たった一つの勘違いなら。
男女4人ずつの飲み会は最初こそ全員でワイワイと話していたが、私は隣の男性と2人で話す形になってしまっていた。
『橋本が来れば釣れる』と高橋くんが言っていた人なんだろう。別に何をされるわけではないけれど、いかにも私を気に入っているというこういう態度はすごく苦手だ。
「橋本さんて富樫課長と付き合ってるって噂もあったよね。美人だもんね、わかるよ」
「ないですないです!こいつは昔っから堅物で、男っ気とかほんとないですから」
高橋くんが雑にフォローに来てくれたが逆効果らしい。
「お前失礼だなぁ。ごめんね、橋本さん。そこらへんの軽い子とは違うんだよね」
困ったなと思いつつ、年齢を重ねたからか仕事での人間関係訓練の賜物なのか、無難に相槌を打ち失礼にならない程度に距離感を保つことはできるようになっている自分にホッとする。

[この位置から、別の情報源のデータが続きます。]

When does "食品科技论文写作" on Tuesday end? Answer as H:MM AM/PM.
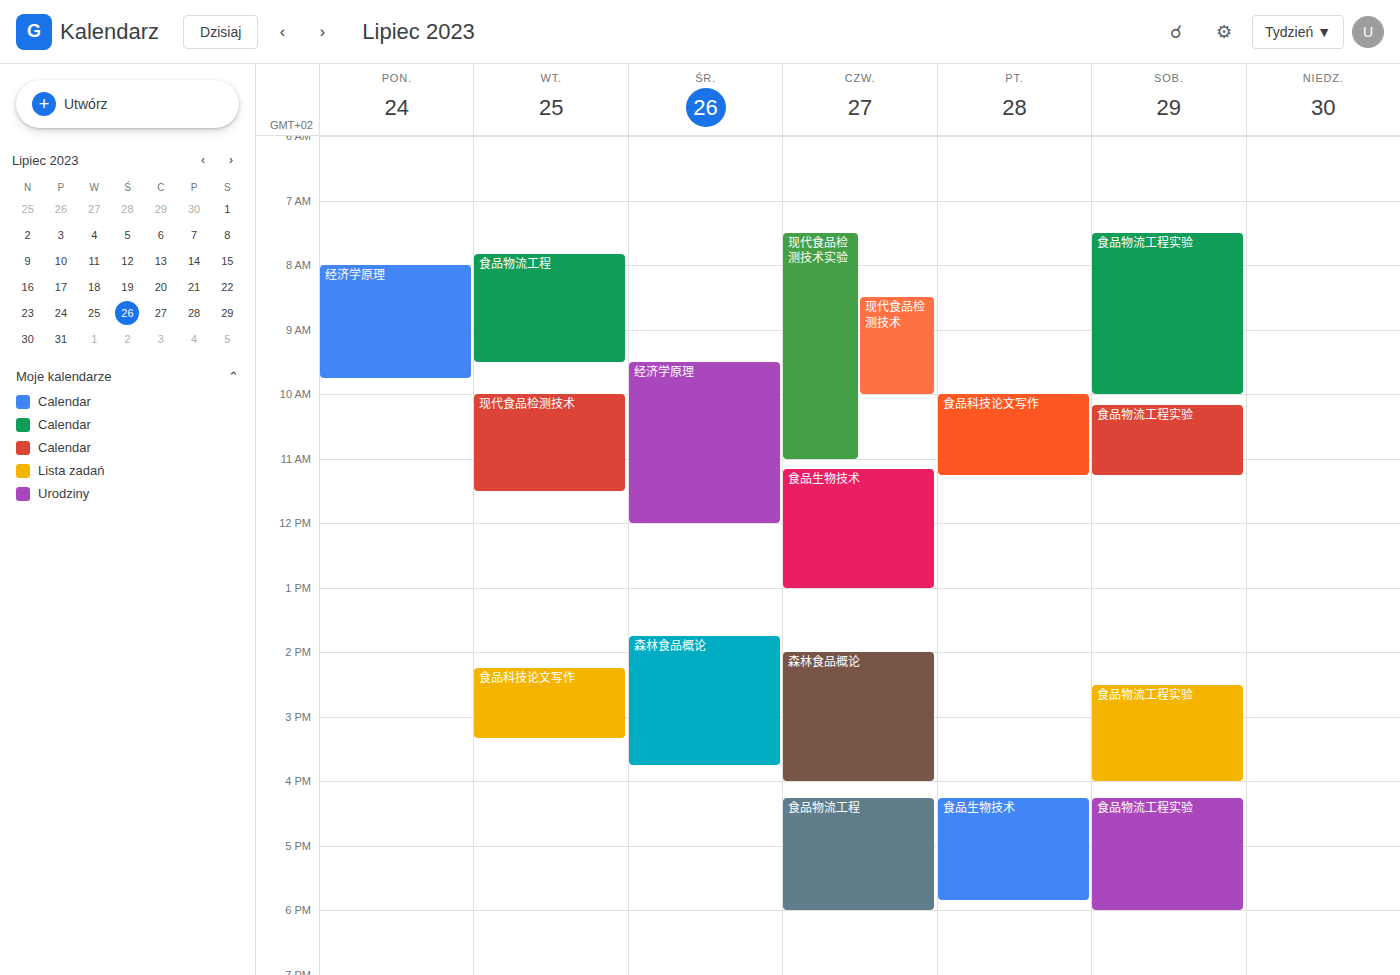
3:20 PMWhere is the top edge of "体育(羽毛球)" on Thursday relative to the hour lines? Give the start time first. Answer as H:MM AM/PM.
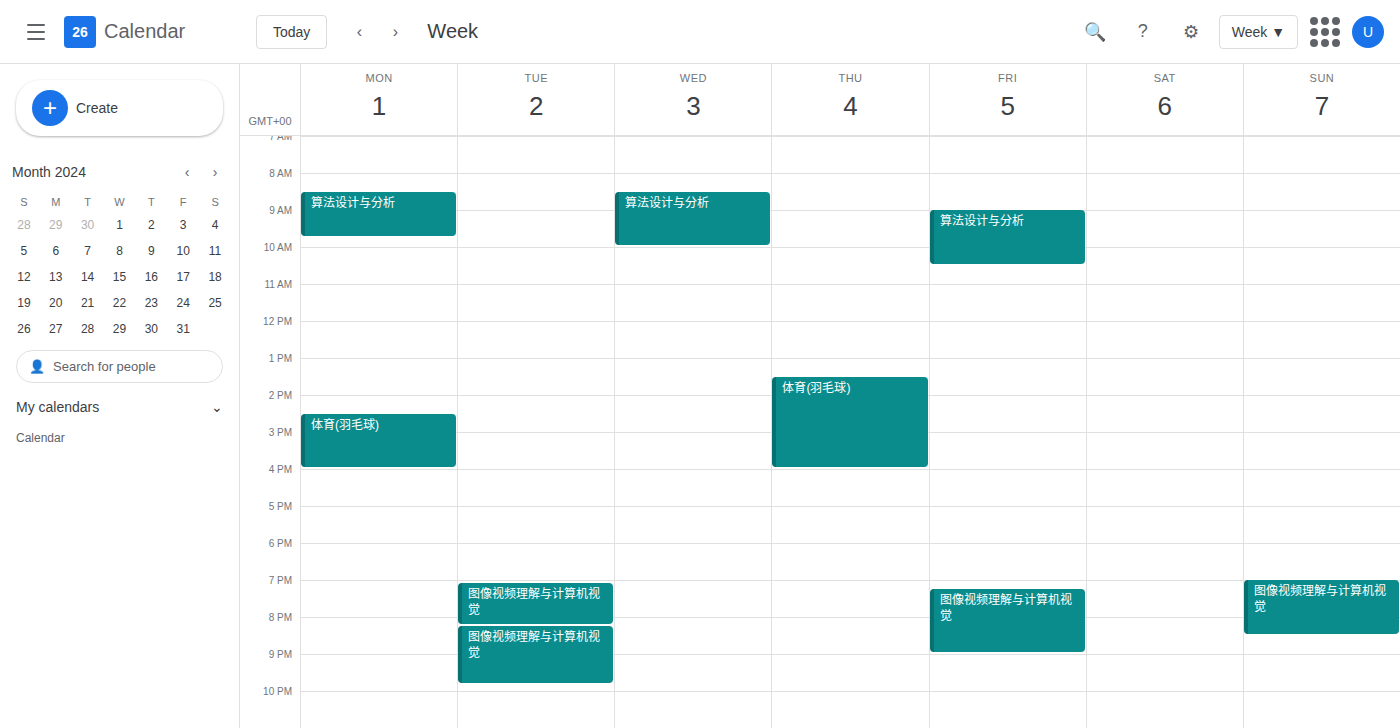
1:30 PM -- halfway between the 1 PM and 2 PM lines.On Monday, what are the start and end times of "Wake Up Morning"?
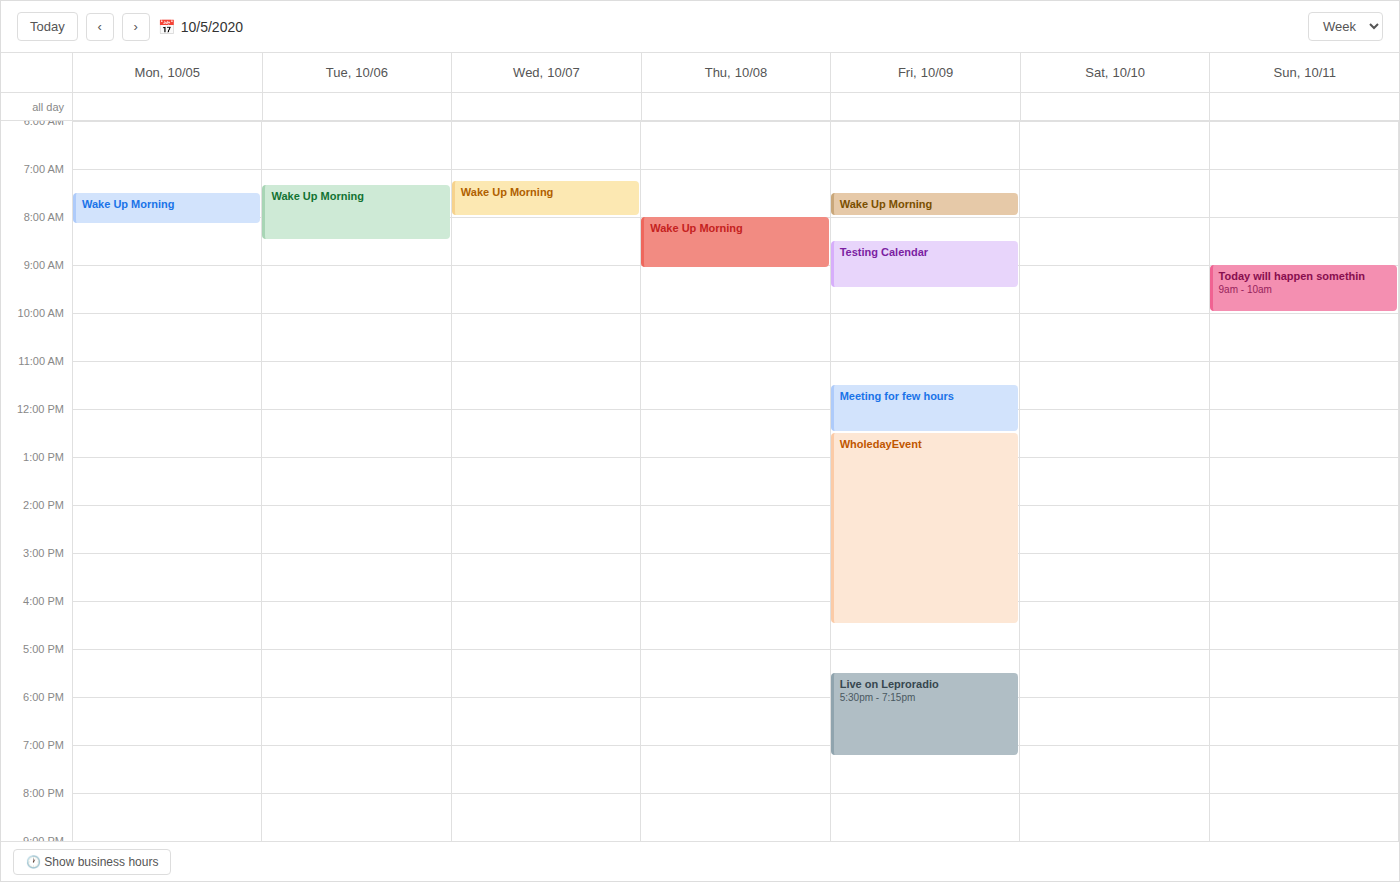
07:30 to 08:10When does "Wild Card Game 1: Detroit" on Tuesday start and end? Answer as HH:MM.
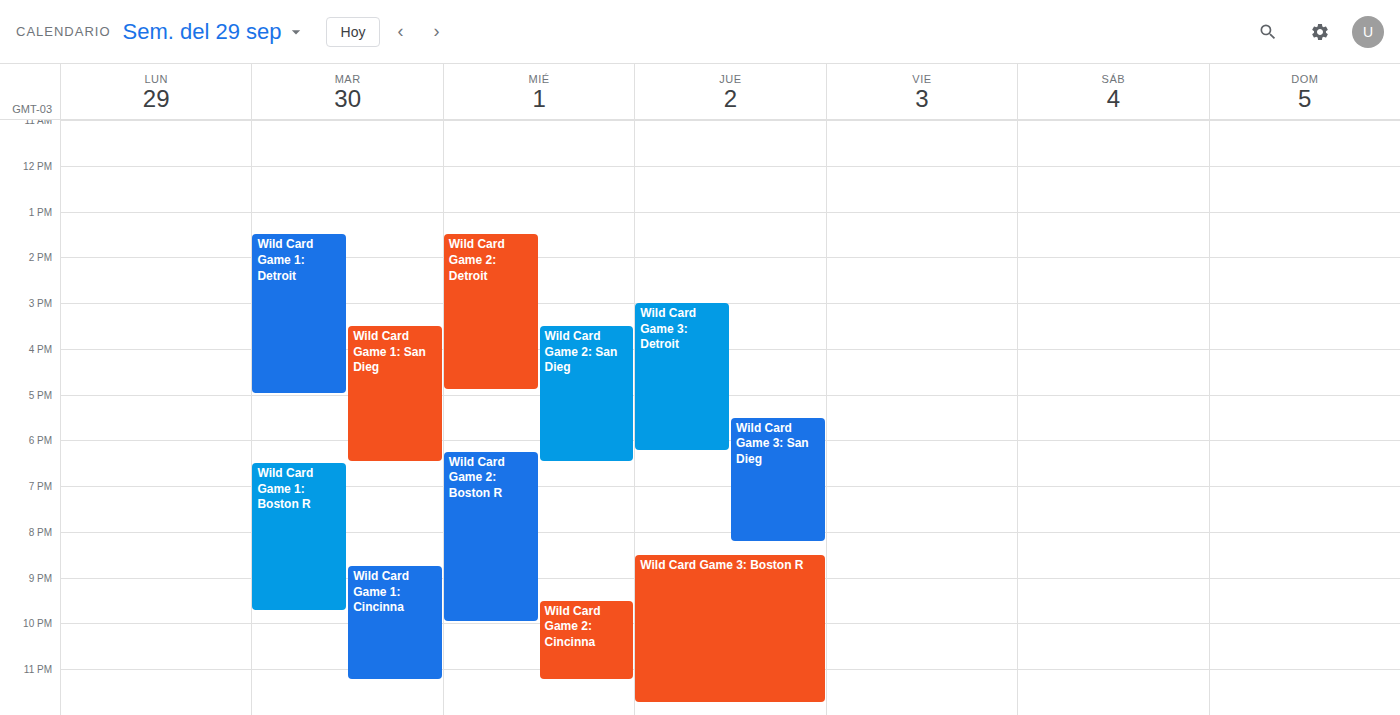
13:30 to 17:00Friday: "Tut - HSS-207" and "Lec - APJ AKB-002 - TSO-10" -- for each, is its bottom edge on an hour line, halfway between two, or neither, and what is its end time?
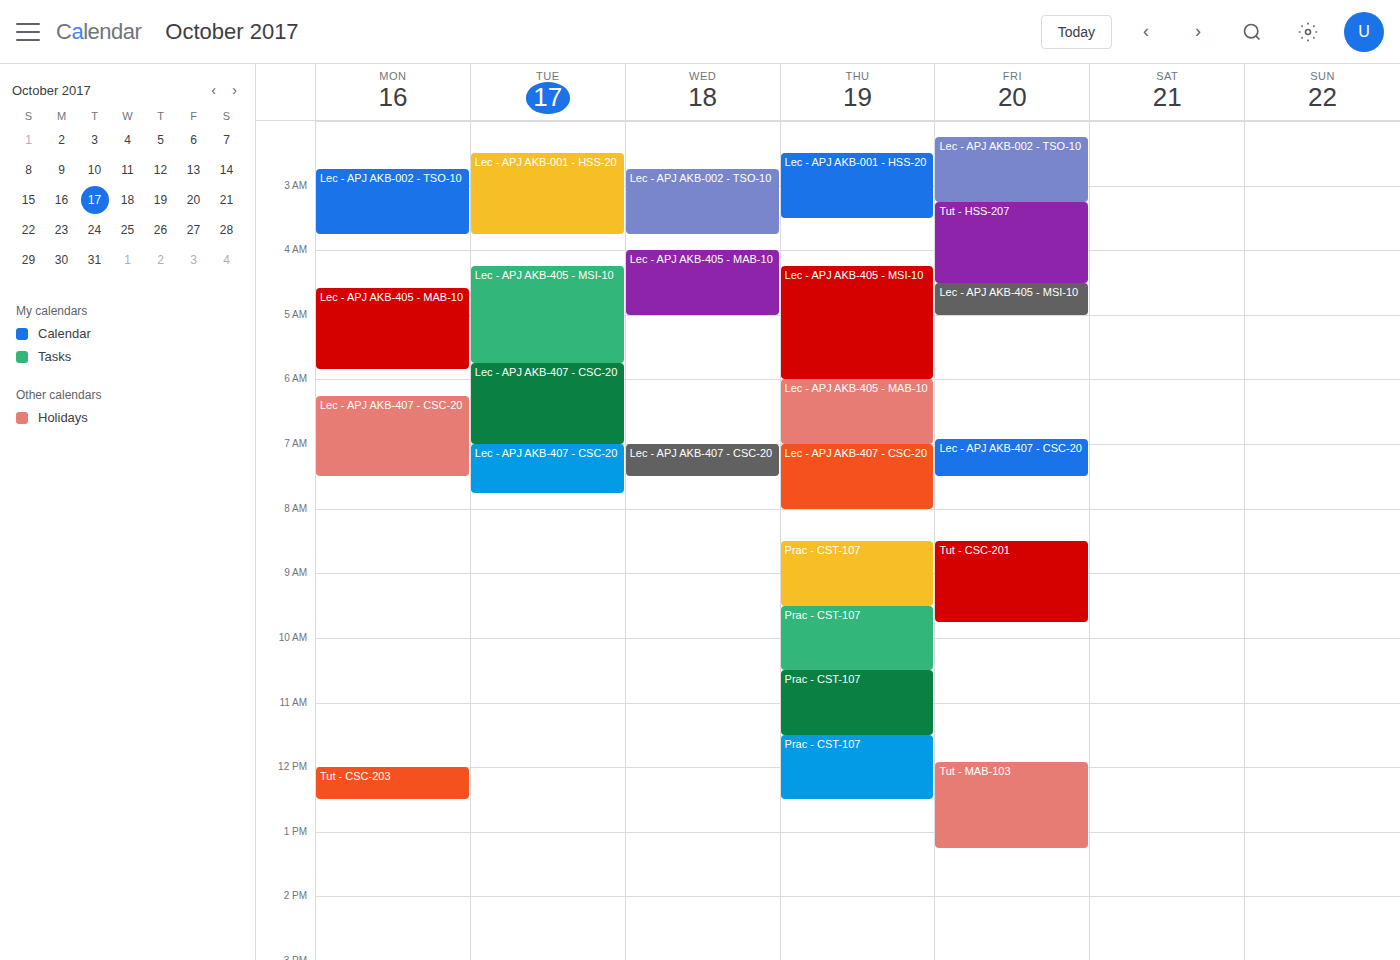
"Tut - HSS-207": 4:30 AM, halfway between the 4 AM and 5 AM lines. "Lec - APJ AKB-002 - TSO-10": 3:15 AM, neither: a quarter of the way from the 3 AM line to the 4 AM line.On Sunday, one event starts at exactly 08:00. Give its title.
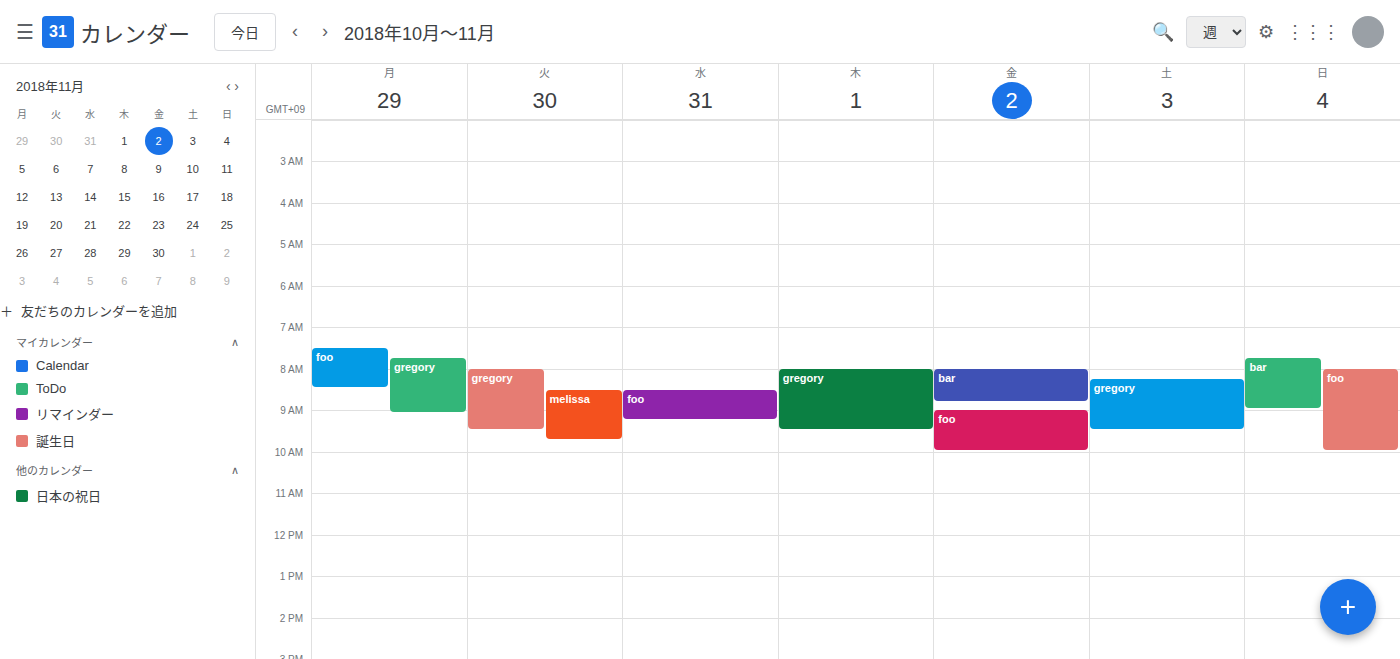
"foo"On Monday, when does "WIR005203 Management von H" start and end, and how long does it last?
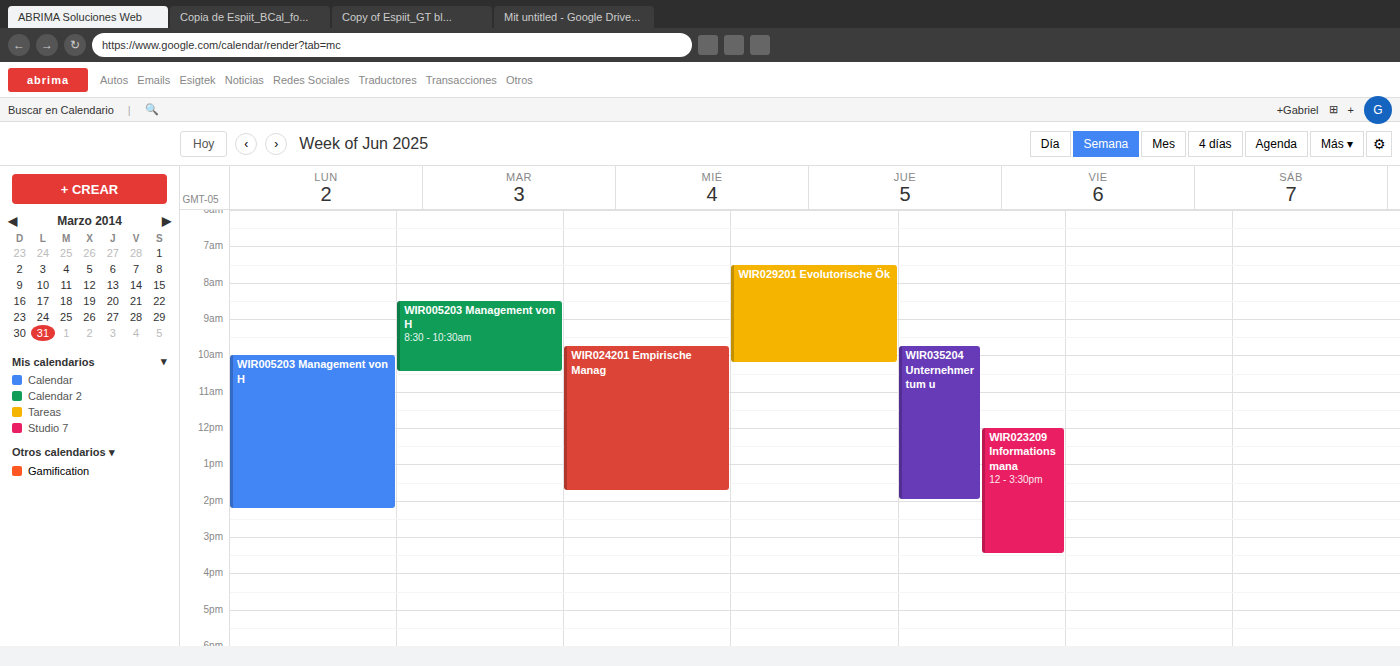
10:00 AM to 2:15 PM, 4 hours 15 minutes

どこが違うのかなぁと思っていた。真吾さんも女性を褒める人だが、こういう感じとは違う。
『軽い子と違う』とか誰かと比べることがないからかも。詩織はかわいいって言ってくれる時も、誰かと比べたり何かに釣り合うと言ったりそういうことはない。
私だけじゃなく誰にでも言ってるところが玉に瑕だけど。でもそこがいちばんの魅力でもある。